As two months passed, it seemed like McRoberts might manage to wriggle free of any consequences of his association with Kamitsis.
Payne had to take emergency personal leave for a fortnight to care for his sick wife, and when he returned he found himself on the outer, his office shifted from the sixth-floor nerve centre of Darwin police headquarters to the fourth.
Senior members of the government, still unaware of the sexual relationship and upset at the treatment of Kamitsis, were offered Payne as a scapegoat. McRoberts told them, falsely, that Payne had taken stress leave because he couldn’t cope with the criticism.
Police politics
It took two months before a whistleblower came forward and gave details of the McRoberts-Kamitsis tryst to the then police minister, Peter Chandler. The timing of the disclosure was critical. It merged the police leadership crisis with an unfolding political power struggle.
The same day, Giles had signed a letter leaving Chandler, the deputy leader, as acting chief minister. Giles was hours away from stepping on to a plane for two weeks’ holiday when he was told about the unfolding situation.
A spokesman for Chandler said at the time he had confronted McRoberts with evidence from a criminal investigation.
“His reaction was to resign.”
It’s believed by some that the whistleblower’s approach to Chandler was deliberately timed to sideline Giles. The politics of the police and the politics of the cabinet room were linked, and Giles was considered close to the commissioner, who often was willing to toe the political line.
Three out of eight cabinet members – Peter Styles, John Elferink and Willem Westra van Holthe – were former Northern Territory cops, each bringing into politics friendships and alliances made during careers on the beat.
Those alliances were laid bare in mid-2014 when it came time to renew McRoberts’s contract and decide on a new deputy commissioner. The new deputy would be front-runner for the top job four years down the track.
Some ministers, most notably Elferink, Westra van Holthe and Robyn Lambley, pushed hard for Payne to become deputy commissioner. Giles had long-term ambitions for Jamie Chalker, who had been in charge in Alice Springs, but who was a step further down the chain of command.

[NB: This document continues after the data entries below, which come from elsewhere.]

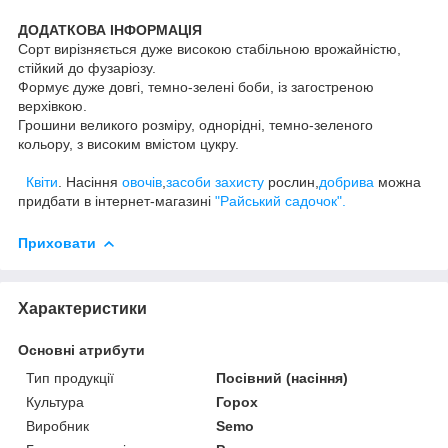
ДОДАТКОВА ІНФОРМАЦІЯ
Сорт вирізняється дуже високою стабільною врожайністю,
стійкий до фузаріозу.
Формує дуже довгі, темно-зелені боби, із загостреною
верхівкою.
Грошини великого розміру, однорідні, темно-зеленого
кольору, з високим вмістом цукру.
Квіти
. Насіння
овочів
,
засоби захисту
рослин,
добрива
можна
придбати в інтернет-магазині
"Райський садочок".
Приховати
Характеристики
Основні атрибути
Тип продукції
Посівний (насіння)
Культура
Горох
Виробник
Semo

Between them, Giles and McRoberts designed a system to keep everyone happy, to an extent, one that would also have the effect of consolidating the commissioner’s power. Payne, Chalker and Kershaw were given the job of deputy on a rotating basis.
A dark and stormy night
Giles returned from his holiday in late January to a political storm. McRoberts had been removed. And the chief minister quickly discovered his own position was being eroded.
From his point of view, at that time, Giles could see plenty of shadows.

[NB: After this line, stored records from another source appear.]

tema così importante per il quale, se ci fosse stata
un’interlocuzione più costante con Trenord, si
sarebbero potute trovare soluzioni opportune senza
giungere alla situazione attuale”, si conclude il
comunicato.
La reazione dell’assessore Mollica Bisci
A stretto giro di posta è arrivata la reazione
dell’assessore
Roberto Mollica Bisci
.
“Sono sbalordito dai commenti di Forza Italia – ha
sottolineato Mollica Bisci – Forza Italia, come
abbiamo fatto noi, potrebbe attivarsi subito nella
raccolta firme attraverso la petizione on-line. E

The timing of the disclosure to Chandler played on his mind. Why had the whistleblower waited two months to come forward, and only done so to Chandler, the day Giles had gone on leave? Why had the police also waited until McRoberts was on a plane to launch the Kamitsis raid?
He had been told about Payne’s involvement in the Kamitsis raid. And he recalled how three of the key coup plotters had been pushing for Payne to become deputy commissioner.
At 1am on 3 February two former police officers walked into Parliament House under the cover of darkness and announced they were now in charge of the Northern Territory government.
Westra van Holthe told reporters he was the “chief minister apparent” with Elferink as his deputy. Giles, in a fit of paranoia and believing his phone had been tapped, threw it from his 12th floor balcony and into the pool below.
Giles managed, somehow, to cling to power. A hastily scheduled swearing-in ceremony for the new team was called at the eleventh hour when Giles simply refused to go. No one knew what to do.
His government lasted another 18 months before being turfed out in a brutal election loss after a series of scandals, including a corruption scandal involving a Kamitsis and a ministerial staffer. She spent 11 months in jail for fraud and official corruption. McRoberts now also faces a likely lengthy jail term.